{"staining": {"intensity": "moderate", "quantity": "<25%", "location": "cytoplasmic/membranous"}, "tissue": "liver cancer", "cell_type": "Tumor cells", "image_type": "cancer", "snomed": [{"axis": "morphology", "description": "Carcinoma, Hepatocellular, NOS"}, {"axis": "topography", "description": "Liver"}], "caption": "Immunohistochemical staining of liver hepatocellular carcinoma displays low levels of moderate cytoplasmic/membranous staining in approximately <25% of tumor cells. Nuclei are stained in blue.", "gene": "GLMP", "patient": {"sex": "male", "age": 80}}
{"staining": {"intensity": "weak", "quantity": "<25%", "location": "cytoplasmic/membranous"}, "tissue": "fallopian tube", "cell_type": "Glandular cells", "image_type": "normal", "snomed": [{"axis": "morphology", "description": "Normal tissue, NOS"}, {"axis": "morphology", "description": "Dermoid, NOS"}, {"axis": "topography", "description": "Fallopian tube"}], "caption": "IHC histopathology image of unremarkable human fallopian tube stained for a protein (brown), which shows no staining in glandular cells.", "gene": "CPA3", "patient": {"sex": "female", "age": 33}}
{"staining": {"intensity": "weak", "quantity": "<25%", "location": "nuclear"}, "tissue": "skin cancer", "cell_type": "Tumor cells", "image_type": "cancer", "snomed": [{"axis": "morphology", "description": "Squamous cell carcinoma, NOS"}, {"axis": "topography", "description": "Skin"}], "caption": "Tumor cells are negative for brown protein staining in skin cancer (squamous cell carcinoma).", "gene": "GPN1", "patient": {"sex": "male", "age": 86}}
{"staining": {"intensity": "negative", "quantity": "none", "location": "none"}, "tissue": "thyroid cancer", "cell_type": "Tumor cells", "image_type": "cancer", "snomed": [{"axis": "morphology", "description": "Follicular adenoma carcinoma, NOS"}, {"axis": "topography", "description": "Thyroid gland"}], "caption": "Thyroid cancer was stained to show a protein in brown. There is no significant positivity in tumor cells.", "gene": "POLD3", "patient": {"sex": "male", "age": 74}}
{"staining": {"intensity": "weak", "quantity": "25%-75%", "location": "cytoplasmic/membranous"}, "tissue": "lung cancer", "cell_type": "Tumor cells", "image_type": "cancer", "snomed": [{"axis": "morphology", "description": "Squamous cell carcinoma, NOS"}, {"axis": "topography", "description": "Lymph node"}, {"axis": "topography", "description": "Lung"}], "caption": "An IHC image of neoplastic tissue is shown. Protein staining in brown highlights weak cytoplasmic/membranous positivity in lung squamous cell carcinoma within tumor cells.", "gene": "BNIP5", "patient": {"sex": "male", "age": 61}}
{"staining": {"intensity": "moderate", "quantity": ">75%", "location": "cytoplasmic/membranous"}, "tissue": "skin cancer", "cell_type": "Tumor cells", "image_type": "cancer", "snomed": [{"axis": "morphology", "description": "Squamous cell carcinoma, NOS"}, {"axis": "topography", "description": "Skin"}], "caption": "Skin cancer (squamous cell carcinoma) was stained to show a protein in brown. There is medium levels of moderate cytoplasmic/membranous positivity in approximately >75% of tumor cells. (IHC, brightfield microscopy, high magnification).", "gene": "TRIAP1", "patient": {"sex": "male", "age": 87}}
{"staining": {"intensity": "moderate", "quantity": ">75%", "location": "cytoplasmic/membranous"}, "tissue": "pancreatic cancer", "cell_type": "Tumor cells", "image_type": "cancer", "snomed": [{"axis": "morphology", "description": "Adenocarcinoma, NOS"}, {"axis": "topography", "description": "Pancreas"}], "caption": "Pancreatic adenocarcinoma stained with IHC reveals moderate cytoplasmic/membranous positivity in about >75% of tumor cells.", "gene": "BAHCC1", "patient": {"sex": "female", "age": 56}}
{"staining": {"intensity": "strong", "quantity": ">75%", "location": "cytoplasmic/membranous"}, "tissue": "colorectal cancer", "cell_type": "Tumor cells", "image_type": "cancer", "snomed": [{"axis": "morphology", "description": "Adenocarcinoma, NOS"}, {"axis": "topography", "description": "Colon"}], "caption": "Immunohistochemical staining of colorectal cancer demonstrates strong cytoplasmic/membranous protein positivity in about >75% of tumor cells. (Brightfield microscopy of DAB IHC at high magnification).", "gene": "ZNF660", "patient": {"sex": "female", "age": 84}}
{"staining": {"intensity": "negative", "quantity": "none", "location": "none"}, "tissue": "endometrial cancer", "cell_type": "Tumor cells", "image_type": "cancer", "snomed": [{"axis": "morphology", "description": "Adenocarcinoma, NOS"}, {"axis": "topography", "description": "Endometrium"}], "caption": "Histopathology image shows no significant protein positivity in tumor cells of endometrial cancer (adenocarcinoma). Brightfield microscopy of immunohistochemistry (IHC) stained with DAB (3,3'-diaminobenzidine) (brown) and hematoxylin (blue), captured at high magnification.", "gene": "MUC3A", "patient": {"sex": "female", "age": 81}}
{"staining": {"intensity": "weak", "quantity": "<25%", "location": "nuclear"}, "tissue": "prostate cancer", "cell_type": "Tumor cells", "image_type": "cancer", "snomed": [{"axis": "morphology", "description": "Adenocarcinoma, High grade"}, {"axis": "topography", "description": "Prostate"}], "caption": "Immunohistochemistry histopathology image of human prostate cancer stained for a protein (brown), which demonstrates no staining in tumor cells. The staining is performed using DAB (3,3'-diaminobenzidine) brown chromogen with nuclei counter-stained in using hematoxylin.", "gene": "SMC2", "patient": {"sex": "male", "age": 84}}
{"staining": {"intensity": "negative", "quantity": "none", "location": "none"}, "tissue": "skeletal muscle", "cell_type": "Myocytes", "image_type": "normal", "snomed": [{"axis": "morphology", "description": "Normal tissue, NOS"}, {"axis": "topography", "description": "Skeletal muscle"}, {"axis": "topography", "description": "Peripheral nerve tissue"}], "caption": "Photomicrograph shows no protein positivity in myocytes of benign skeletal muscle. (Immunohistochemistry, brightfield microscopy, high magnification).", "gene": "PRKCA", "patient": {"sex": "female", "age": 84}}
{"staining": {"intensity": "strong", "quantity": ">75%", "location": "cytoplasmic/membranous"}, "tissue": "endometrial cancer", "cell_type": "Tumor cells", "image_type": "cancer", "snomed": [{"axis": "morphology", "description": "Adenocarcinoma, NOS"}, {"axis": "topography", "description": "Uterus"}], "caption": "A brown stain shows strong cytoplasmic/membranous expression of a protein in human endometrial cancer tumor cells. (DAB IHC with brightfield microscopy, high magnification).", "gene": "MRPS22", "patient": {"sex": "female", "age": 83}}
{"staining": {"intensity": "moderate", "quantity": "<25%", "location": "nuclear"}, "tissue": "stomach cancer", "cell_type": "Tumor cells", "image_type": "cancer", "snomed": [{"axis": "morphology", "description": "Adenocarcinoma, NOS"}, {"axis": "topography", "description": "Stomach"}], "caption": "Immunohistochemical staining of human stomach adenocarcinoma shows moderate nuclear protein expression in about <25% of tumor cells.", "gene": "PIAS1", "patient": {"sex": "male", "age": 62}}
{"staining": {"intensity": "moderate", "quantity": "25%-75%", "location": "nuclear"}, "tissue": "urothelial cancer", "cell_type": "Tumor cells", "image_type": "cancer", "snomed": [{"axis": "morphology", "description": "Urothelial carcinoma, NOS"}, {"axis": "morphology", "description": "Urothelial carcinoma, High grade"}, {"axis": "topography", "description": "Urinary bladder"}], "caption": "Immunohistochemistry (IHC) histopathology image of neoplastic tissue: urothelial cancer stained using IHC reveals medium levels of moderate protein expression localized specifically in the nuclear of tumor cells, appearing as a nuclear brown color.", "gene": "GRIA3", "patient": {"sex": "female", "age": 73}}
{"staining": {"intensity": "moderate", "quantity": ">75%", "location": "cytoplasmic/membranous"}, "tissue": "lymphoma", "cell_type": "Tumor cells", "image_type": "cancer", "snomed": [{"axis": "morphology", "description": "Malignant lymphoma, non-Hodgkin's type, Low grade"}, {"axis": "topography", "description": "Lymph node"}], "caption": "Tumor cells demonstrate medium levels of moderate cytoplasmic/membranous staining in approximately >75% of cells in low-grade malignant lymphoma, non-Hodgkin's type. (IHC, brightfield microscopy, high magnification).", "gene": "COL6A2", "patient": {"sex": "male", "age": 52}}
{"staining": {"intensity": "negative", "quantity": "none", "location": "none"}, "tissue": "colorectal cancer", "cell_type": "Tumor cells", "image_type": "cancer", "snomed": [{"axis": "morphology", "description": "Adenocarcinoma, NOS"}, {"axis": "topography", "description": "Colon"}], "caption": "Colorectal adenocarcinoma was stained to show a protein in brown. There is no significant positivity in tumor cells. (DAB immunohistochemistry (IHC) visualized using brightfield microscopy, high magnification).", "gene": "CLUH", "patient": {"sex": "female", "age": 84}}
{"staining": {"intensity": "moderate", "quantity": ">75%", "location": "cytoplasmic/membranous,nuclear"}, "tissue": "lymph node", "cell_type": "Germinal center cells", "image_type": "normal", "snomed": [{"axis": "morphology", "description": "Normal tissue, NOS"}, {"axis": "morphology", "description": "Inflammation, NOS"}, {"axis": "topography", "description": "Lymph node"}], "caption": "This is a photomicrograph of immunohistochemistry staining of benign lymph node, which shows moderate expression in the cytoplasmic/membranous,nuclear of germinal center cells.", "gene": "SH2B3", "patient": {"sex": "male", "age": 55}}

### TASK BRIEF
Tell how many lines of the listing above contain "significant", giving the number alone.

### TASK OUTPUT
3